Since that time he’s been nothing but knee-jerk. He, like most of talk radio, jumped on every bandwagon he could find. He refused to vet people like Christine O’Donnell in Delaware, whose loss may be THE loss that keeps us from getting a filibuster-proof majority in the Senate. He’s attacked everything the Republicans have tried to do, squandering every single long term opportunity just so he could scream loudest that he’s more conservative than those RINOs in Washington. Now he’s about to repeat the same mistake with the candidates because he won’t examine them with his mind rather than his ratings detector.

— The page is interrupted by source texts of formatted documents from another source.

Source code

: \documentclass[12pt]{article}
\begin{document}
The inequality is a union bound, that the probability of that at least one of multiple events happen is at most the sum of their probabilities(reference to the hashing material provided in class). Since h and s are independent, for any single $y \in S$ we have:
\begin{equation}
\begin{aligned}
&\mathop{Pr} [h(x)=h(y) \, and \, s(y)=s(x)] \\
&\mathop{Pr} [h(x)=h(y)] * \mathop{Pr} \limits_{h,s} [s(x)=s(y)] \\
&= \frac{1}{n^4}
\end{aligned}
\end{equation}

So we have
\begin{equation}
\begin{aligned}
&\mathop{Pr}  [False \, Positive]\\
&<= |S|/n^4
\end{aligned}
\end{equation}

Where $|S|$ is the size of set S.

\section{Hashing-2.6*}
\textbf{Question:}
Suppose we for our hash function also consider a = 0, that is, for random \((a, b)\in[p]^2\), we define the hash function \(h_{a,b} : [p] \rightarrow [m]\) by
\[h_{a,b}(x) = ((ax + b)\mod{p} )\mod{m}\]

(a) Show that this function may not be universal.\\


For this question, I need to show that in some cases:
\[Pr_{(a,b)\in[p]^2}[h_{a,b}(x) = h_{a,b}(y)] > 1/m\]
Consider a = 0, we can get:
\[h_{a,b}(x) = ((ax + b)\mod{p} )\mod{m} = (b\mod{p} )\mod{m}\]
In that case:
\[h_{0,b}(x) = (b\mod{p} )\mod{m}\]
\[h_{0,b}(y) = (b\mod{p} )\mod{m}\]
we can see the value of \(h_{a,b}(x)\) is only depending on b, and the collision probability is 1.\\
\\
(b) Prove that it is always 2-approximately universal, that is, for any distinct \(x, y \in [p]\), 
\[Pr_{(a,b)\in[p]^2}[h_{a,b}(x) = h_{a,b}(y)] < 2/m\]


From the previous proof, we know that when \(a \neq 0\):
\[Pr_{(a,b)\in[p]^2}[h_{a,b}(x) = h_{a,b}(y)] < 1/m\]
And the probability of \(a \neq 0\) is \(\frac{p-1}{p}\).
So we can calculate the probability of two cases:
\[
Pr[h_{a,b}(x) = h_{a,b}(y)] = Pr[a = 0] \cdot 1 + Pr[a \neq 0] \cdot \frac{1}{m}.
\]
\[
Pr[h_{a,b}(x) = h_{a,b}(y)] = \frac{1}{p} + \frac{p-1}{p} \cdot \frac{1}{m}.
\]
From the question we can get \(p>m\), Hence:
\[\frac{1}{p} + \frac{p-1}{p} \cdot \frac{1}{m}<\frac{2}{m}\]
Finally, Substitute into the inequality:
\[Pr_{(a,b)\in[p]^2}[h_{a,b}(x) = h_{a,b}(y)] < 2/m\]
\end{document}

Conservatism needs better.
We are in the current problem precisely because people like Rush failed to vet candidates before the primary began. They went into this thing blind and without a plan, and have gone wherever the soundbites have taken them. They are stirring up the mob for no reason except ratings and he's no longer willing to take correct but unpopular stands. And that has brought us to this point, which should be the crowning moment of a new conservative age and instead has turned into a cluster-fudge of epic proportions.